Back at the Ancram meeting, the board discussed other cost and energy-saving initiatives proposed by the Climate Smart Committee Task Force (CSCTF):
• Putting in a geothermal heating, ventilation and air conditioning system at Town Hall. The board approved a resolution authorizing Supervisor Bassin to work with the town engineer to develop a bid package and solicit bids for a geothermal system to replace the existing Town Hall HVAC system. About $70,000 of the town’s NYSERDA (the state energy research and development authority) grant can be used to install a geothermal system, bringing the cost down to about $45,000, which is the cost of a conventional HVAC system. The geothermal system is expected to save the town about $5,000 a year in propane and electric costs
• The board approved a proposal from Central Hudson to replace 27 street lights with LEDs at a cost of about $3,800. Prior to a final decision on implementing this proposal the town will contact all residents of the lighting district by mail with an explanation of the benefits of this conversion and conduct a public hearing.
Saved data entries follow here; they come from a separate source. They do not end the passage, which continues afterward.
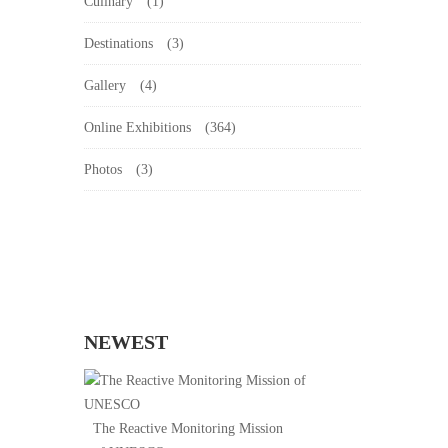
Culinary
(1)
Destinations
(3)
Gallery
(4)
Online Exhibitions
(364)
Photos
(3)
NEWEST
The Reactive Monitoring Mission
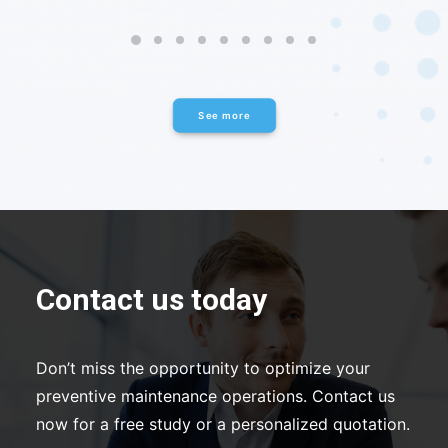
See more
Contact us today
Don’t miss the opportunity to optimize your
preventive maintenance operations. Contact us
now for a free study or a personalized quotation.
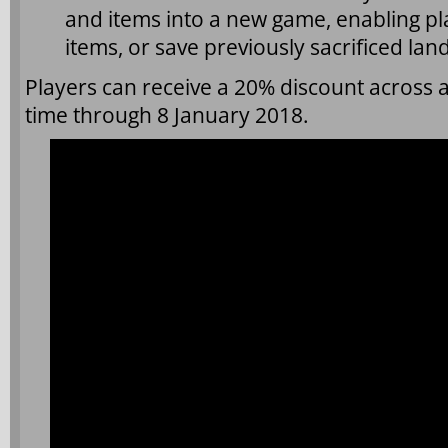
and items into a new game, enabling pl
items, or save previously sacrificed l
Players can receive a 20% discount across al
time through 8 January 2018.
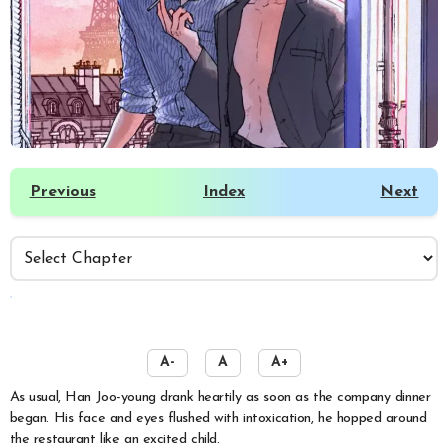
Previous
Index
Next
️
A-
A
A+
As usual, Han Joo-young drank heartily as soon as the company dinner
began. His face and eyes flushed with intoxication, he hopped around
the restaurant like an excited child.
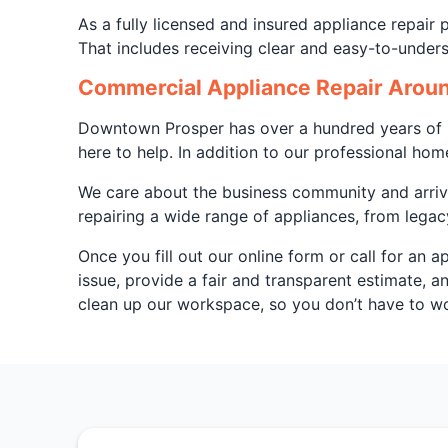
As a fully licensed and insured appliance repair
That includes receiving clear and easy-to-under
Commercial Appliance Repair Aroun
Downtown Prosper has over a hundred years of hi
here to help. In addition to our professional hom
We care about the business community and arrive
repairing a wide range of appliances, from legac
Once you fill out our online form or call for an 
issue, provide a fair and transparent estimate, 
clean up our workspace, so you don’t have to wor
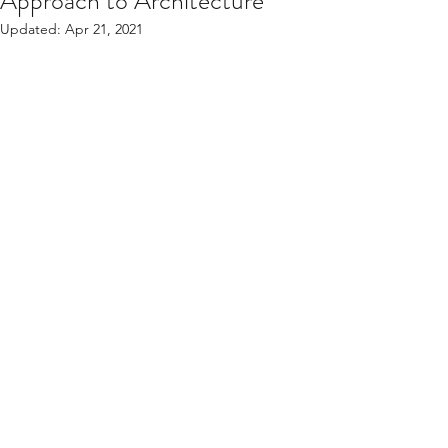
Approach to Architecture
Updated:
Apr 21, 2021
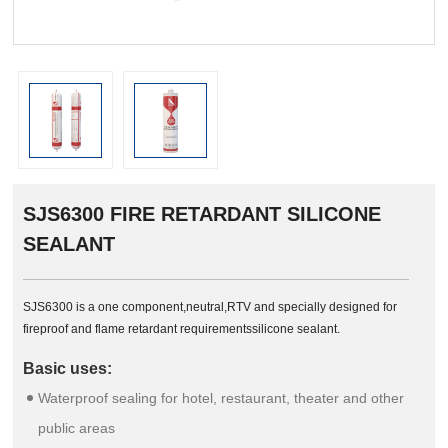
SJS6300 FIRE RETARDANT SILICONE
SEALANT
SJS6300 is a one component,neutral,RTV and specially designed for
fireproof and flame retardant requirementssilicone sealant.
Basic uses:
Waterproof sealing for hotel, restaurant, theater and other
public areas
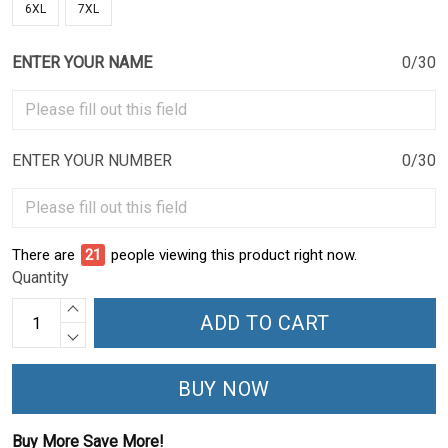
6XL
7XL
ENTER YOUR NAME
0/30
ENTER YOUR NUMBER
0/30
There are
21
people viewing this product right now.
Quantity
ADD TO CART
BUY NOW
Buy More Save More!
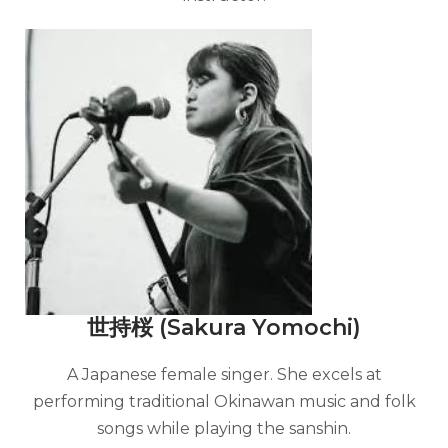
世持桜 (Sakura Yomochi)
A Japanese female singer. She excels at
performing traditional Okinawan music and folk
songs while playing the sanshin.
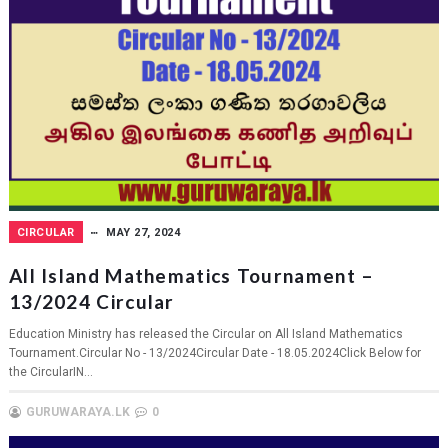
CIRCULAR
MAY 27, 2024
All Island Mathematics Tournament –
13/2024 Circular
Education Ministry has released the Circular on All Island Mathematics
Tournament.Circular No - 13/2024Circular Date - 18.05.2024Click Below for
the CircularIN...
GURUWARAYA.LK
0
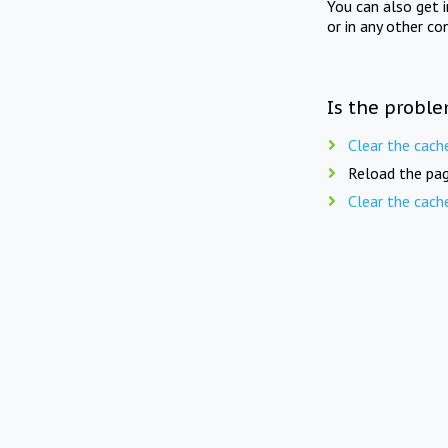
You can also get 
or in any other co
Is the proble
Clear the cach
Reload the pag
Clear the cach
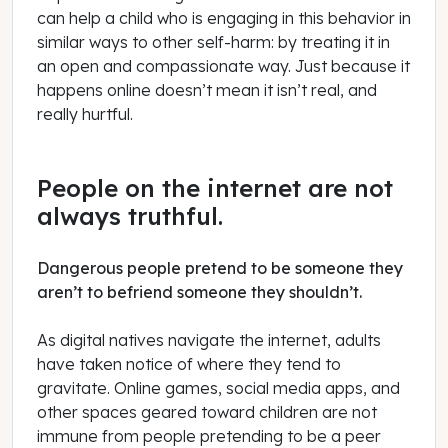
can help a child who is engaging in this behavior in
similar ways to other self-harm: by treating it in
an open and compassionate way. Just because it
happens online doesn’t mean it isn’t real, and
really hurtful.
People on the internet are not
always truthful.
Dangerous people pretend to be someone they
aren’t to befriend someone they shouldn’t.
As digital natives navigate the internet, adults
have taken notice of where they tend to
gravitate. Online games, social media apps, and
other spaces geared toward children are not
immune from people pretending to be a peer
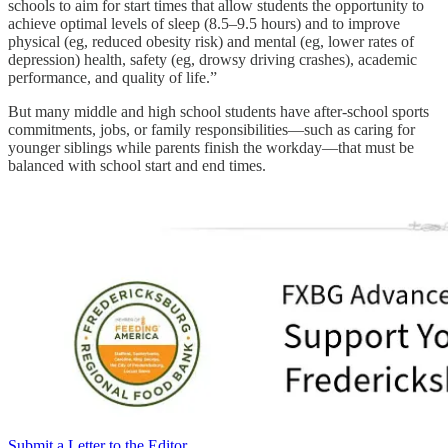
schools to aim for start times that allow students the opportunity to
achieve optimal levels of sleep (8.5–9.5 hours) and to improve
physical (eg, reduced obesity risk) and mental (eg, lower rates of
depression) health, safety (eg, drowsy driving crashes), academic
performance, and quality of life.”
But many middle and high school students have after-school sports
commitments, jobs, or family responsibilities—such as caring for
younger siblings while parents finish the workday—that must be
balanced with school start and end times.
Submit a Letter to the Editor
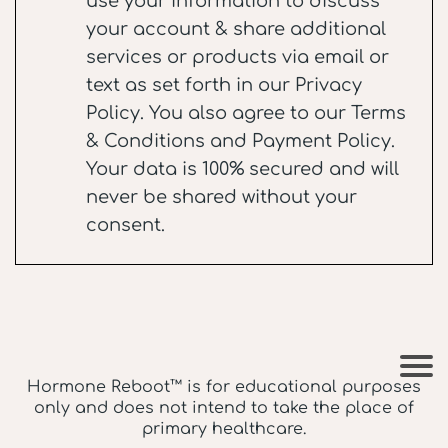
use your information to discuss
your account & share additional
services or products via email or
text as set forth in our
Privacy
Policy
. You also agree to our
Terms
& Conditions
and
Payment Policy
.
Your data is 100% secured and will
never be shared without your
consent.
Hormone Reboot™ is for educational purposes
only and does not intend to take the place of
primary healthcare.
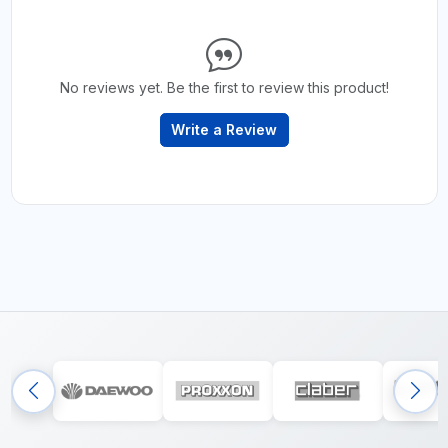
No reviews yet. Be the first to review this product!
Write a Review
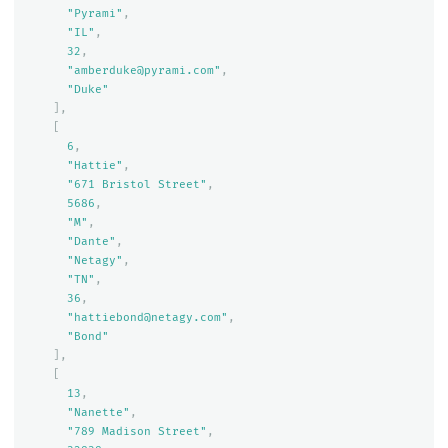
"Pyrami"
,
"IL"
,
32
,
"amberduke@pyrami.com"
,
"Duke"
],
[
6
,
"Hattie"
,
"671 Bristol Street"
,
5686
,
"M"
,
"Dante"
,
"Netagy"
,
"TN"
,
36
,
"hattiebond@netagy.com"
,
"Bond"
],
[
13
,
"Nanette"
,
"789 Madison Street"
,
In addition to the savings of energy, the proposed LED street light conversion will save about $2,200 a year of the $7,000 per year the town now pays for street lights
• The board tabled a decision on replacing all interior lights at Town Hall and the Town Garage with LEDs pending further CSCTF analysis of a proposal from Lime Energy and the solicitation and review of other proposals
The next Town Board meeting is February 20 starting with a public hearing on a proposed local law amending Article V of 2014 Zoning Law at 6.30 p.m.